Ted was a gifted runner. In his late forties his knees began to aggravate him, and they got worse each year. At age 54 his doctor advised him to stop running. He started strength training with the aim of getting back to running.
We worked around his condition for a while and slowly incorporated leg exercises into the routine - leg curl, calf raises, leg press, adduction, abduction, squats, and occasionally partial leg extensions.
Ted wanted to start running again. He did and the next day his was limping again. I told him, “You are able to lift 450 pounds on the leg press to a very deep fatigue to the point where your legs are unable to move, and the next day you have not a hint of pain.” For Ted with adequate rest after strength training he came back stronger each week. With running there was no recovery or improvement, only injury.
We were following a high intensity interval training (HIIT) routine – one to three different exercises per body part with very little rest between sets. We were not doing endless sets exposing the knees to unnecessary stress. With this protocol there is less chance of repetitive-use injuries.
Ted saw that it was working, but he was concerned about weight gain. I told him, “I could run a mile and be in pain for days, or I could eat three less Oreos and stick to a strength training program that will increase my resting metabolism. Besides, you will burn calories after the workout as well”.
Ted had a choice. Run, get injured,and gain weight from inactivity, or strength train, get added protection against injury, and make some dietary changes. It is either the latter or face the possibility of knee replacement well before it might have have been otherwise. For those who overdo it or have a predisposition to injuries that result from running, injuries will occur. It might take years before they become ruinous. I don’t rule out running, but don’t run to the point of injury and take steps to enhance your strength so you can better support your joints.

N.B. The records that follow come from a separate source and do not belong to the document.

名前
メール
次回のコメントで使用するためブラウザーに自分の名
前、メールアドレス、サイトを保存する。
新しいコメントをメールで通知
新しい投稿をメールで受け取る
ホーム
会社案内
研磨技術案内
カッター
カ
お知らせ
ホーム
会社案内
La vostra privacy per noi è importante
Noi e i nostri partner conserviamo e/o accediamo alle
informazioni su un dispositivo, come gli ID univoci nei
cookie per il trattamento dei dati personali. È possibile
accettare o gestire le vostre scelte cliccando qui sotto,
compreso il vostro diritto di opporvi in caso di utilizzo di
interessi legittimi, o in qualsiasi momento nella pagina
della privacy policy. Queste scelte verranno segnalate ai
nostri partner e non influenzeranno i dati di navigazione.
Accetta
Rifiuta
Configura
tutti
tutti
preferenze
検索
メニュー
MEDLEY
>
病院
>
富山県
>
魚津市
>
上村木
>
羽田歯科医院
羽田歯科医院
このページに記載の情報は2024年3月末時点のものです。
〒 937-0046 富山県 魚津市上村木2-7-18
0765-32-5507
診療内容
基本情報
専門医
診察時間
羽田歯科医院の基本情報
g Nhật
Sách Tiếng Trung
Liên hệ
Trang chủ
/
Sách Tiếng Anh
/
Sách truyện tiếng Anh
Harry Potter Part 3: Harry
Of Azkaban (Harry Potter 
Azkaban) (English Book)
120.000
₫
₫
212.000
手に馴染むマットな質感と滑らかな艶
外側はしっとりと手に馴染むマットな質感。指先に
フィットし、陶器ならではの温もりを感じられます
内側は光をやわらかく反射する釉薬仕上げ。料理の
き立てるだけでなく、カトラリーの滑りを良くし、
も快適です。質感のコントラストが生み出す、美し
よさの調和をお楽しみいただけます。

No amount of running will add strength to your legs, - endurance yes, but strength no. A ten year study comparing non-runners to runners showed that both groups had lost the same amount of lean body weight over the decade. Loss of muscle mass it part of the aging process. The best you can do is to take steps to keep or add the strength and muscle that inexorably diminishes each year without strength training.

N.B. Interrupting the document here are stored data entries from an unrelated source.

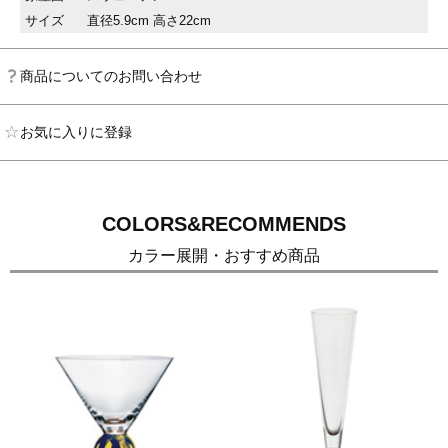
サイズ
直径5.9cm 高さ22cm
商品についてのお問い合わせ
お気に入りに登録
COLORS&RECOMMENDS
カラー展開・おすすめ商品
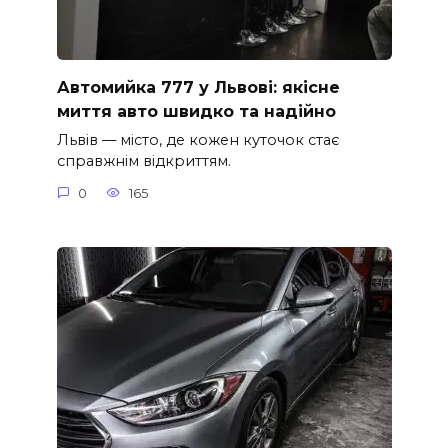
Автомийка 777 у Львові: якісне
миття авто швидко та надійно
Львів — місто, де кожен куточок стає
справжнім відкриттям.
0
165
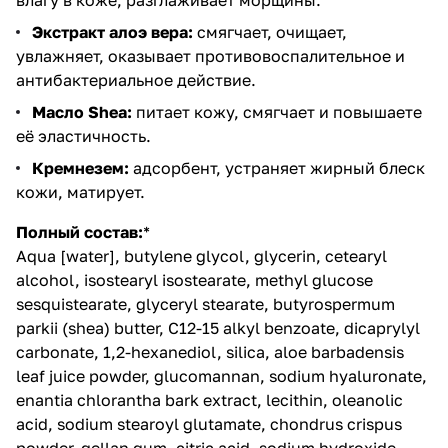
Экстракт алоэ вера:
смягчает, очищает,
увлажняет, оказывает противовоспалительное и
антибактериальное действие.
Масло Shea:
питает кожу, смягчает и повышаете
её эластичность.
Кремнезем:
адсорбент, устраняет жирный блеск
кожи, матирует.
Полный
состав
:
*
Aqua [water], butylene glycol, glycerin, cetearyl
alcohol, isostearyl isostearate, methyl glucose
sesquistearate, glyceryl stearate, butyrospermum
parkii (shea) butter, C12-15 alkyl benzoate, dicaprylyl
carbonate, 1,2-hexanediol, silica, aloe barbadensis
leaf juice powder, glucomannan, sodium hyaluronate,
enantia chlorantha bark extract, lecithin, oleanolic
acid, sodium stearoyl glutamate, chondrus crispus
powder, gellan gum, citric acid, sodium hydroxide,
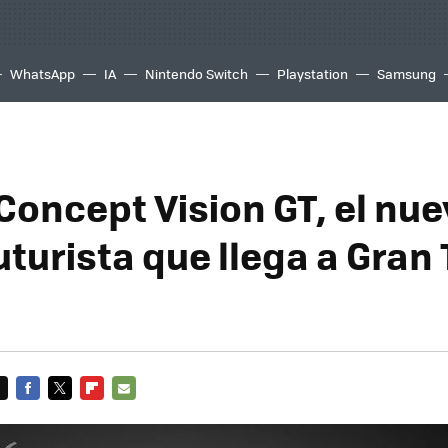
WhatsApp
IA
Nintendo Switch
Playstation
Samsung
 Concept Vision GT, el nu
uturista que llega a Gran
FACEBOOK
TWITTER
FLIPBOARD
E-
MAIL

There cardiovascular effects from HIIT as well. Start with leg press or squats and work the muscles to a deep fatigue. You will reach your target heart rate very quickly. Just seconds after completion of the first exercise begin the next exercise. You will continue breathing hard, and your pulse will remain elevated. Work all the major muscle groups with minimal rest between each exercise. You will breath hard from start to finish. This type of training produces a high E.P.O.C. response – a large after-workout calorie burn.